Fix: Add a condition to the error budget policy: "If the previous window was exhausted, action item completion rate must be 80% or higher to return to GREEN in the next window."
4. SLI Definition Mismatch Between Teams
Case: The backend team uses "server response time" while the frontend team uses "user-perceived loading time" as their SLI. Same SLO of 99.9% but measuring different things.
Fix: Manage SLI definition documents in an organization-wide shared wiki and conduct joint reviews with product/platform/SRE teams quarterly.
Quiz
Q1. What is the 30-day error budget for SLO 99.9% in minutes?
Answer: 43.2 minutes. 30 days x 24 hours x 60 minutes = 43,200 minutes. 43,200 x 0.001 = 43.2
minutes.
Q2. What situation does a burn rate of 14 indicate?
Answer: It means errors are occurring at a rate that would exhaust the 30-day error budget in
approximately 2.1 days (30/14). This is an acute incident situation requiring immediate response.
Q3. What is the role of the short window in Multi-Window alerting?
Answer: It confirms whether the anomaly detected in the long window is still ongoing. It prevents
false positives from past incidents that have already ended. The Google SRE Workbook recommends
setting the short window to 1/12 of the long window.
Q4. Should security patches also be halted when the error budget is exhausted?
Answer: No. Security patches, legal compliance requirements, and emergency fixes to prevent data
loss should be deployed regardless of error budget status.

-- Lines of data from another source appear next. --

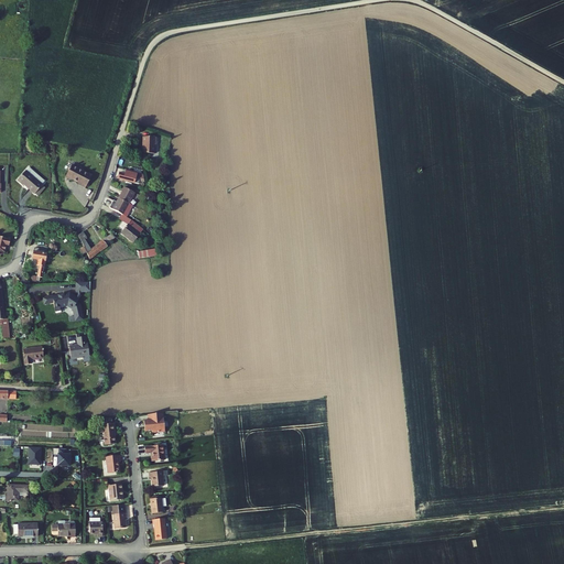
[(156,138),(143,138),(142,147),(144,149),(143,149),(143,153),(154,154),(155,145),(156,145),(156,138)]
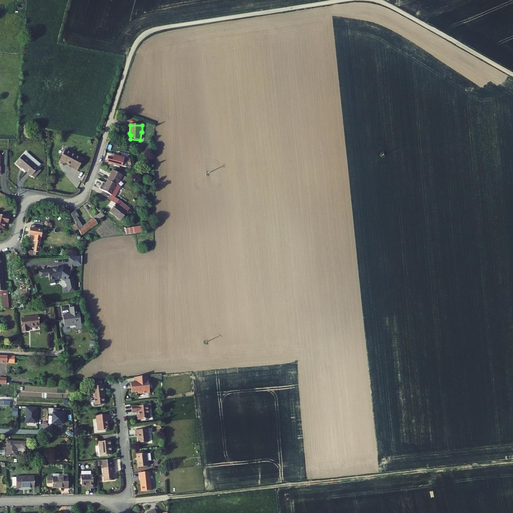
[(60,155),(57,162),(62,164),(62,163),(70,167),(69,168),(76,171),(77,169),(78,166),(82,159),(75,156),(75,157),(68,153),(62,150),(61,153),(60,153),(59,154),(60,155)]
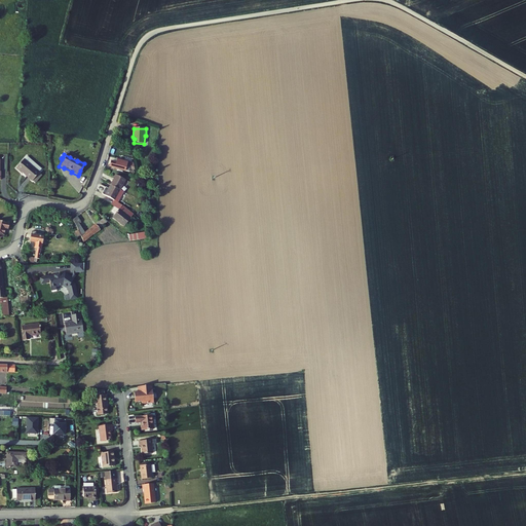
[(27,162),(19,172),(24,177),(25,176),(34,184),(35,184),(40,177),(41,176),(44,173),(30,159),(27,162)]
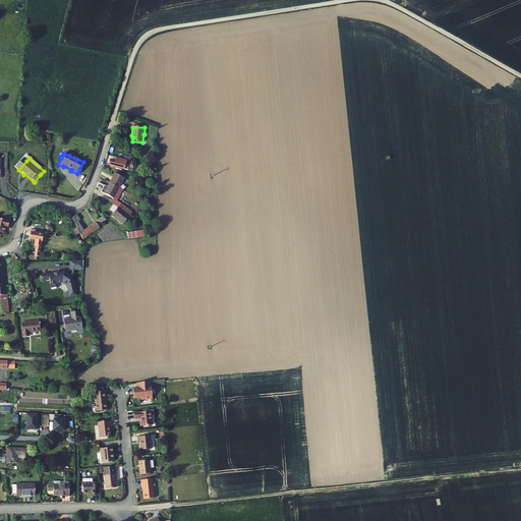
[(110,162),(109,167),(122,171),(125,172),(127,164),(117,160),(115,164),(110,162)]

These exceptions must be explicitly
stated in the error budget policy.
Q5. Why should you never set an SLO to 100%?
Answer: An SLO of 100% means an error budget of 0, so no changes can be deployed as long as there
is any possibility of errors. This is effectively declaring "we will never deploy new features,"
completely blocking innovation. Additionally, 100% is realistically unachievable due to inevitable
infrastructure failures (hardware failures, network issues).
Q6. Why should you not use "average response time" as an SLI?
Answer: Averages hide tail latency. A service with P50 of 100ms and P99 of 10 seconds may show an
average of about 200ms, but 1 in 100 users waits 10 seconds. For SLIs, you should use "ratio of
responses within a threshold" (e.g., ratio of responses within 300ms).